Today, Civil Rights and Human Services Subcommittee Republican Leader Russ Fulcher (R-ID) delivered the following opening statement at a subcommittee hearing to examine ways to prevent domestic violence and promote healthy communities:
"A 2015 survey by the CDC estimated that one-third of all men and women are victims of domestic violence at some point in their life. Data in 2019 from my home state of Idaho supports this survey, whereby about 37 percent of assaults were domestic violence-related. In 2020, it's worse.
"COVID-19 has dealt our nation with government-mandated restrictions and economic challenges. It appears those negative outcomes have snowballed to exacerbate an even worse fallout. Evidence suggests that in this pandemic-ridden environment, stress, due to work, school, substance abuse, and financial struggles, have added to more violence in the home. Especially hard-hit appear to be rural areas where job opportunities can be hard to find. Last year, Idaho saw an 84 percent increase in domestic violence-related calls, along with more emergency intakes and overnight shelter requests.
"Domestic violence in any form is an evil that demands a strong response. This issue does not impact all people equally. While a notable share of men are victimized, domestic violence disproportionately impacts women. And despite the cancel culture's desire to blur the lines between women and men, facts are facts. We need to protect everyone and realize that our women are the most vulnerable.
"Congress has continued to allocate funding to address this issue, most recently in the CARES Act via Family Violence Prevention and Services (FVPSA) programs, which I and many of my colleagues supported.
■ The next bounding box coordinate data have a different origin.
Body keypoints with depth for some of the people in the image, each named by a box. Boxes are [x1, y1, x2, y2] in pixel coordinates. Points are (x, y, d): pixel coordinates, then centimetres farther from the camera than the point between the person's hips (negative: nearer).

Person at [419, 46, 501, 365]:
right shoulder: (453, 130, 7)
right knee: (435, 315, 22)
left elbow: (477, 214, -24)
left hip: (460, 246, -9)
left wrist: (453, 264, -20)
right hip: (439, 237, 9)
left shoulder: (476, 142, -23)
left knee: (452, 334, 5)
Moving forward, our efforts should include confronting the issue and supporting survivors, with tools like the domestic violence hotline so victims can reach out and receive help.
"However, the solution is more complicated than simply increasing spending. More money alone will NOT solve domestic violence in our society. We must understand that dealing with this issue is best done at the local level, and government cannot always provide the answers. Local civic groups and faith-based providers are best positioned to provide aid and deliver it effectively.
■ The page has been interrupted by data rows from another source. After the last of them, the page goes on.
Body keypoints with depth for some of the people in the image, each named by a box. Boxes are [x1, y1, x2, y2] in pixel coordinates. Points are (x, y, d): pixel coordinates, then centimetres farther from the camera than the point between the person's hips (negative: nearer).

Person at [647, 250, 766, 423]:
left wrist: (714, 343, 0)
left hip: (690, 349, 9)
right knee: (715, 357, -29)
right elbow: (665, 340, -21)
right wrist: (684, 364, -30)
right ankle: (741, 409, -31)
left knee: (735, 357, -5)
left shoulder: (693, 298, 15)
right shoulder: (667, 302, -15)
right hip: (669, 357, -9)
"Committee Republicans recognize the importance of supporting survivors of domestic violence. But any reauthorization should focus primarily on local solutions and a coordinated community response, not just more federal spending. The Committee should work to support best practices and act, knowing that as good as our intentions may be, we cannot pretend to be able to solve them all from Washington, D.C.
"I look forward to hearing from our witnesses, especially Ms. Ami Novoryta, who will discuss the important work local organizations and faith-based providers are doing on the ground to serve those in need."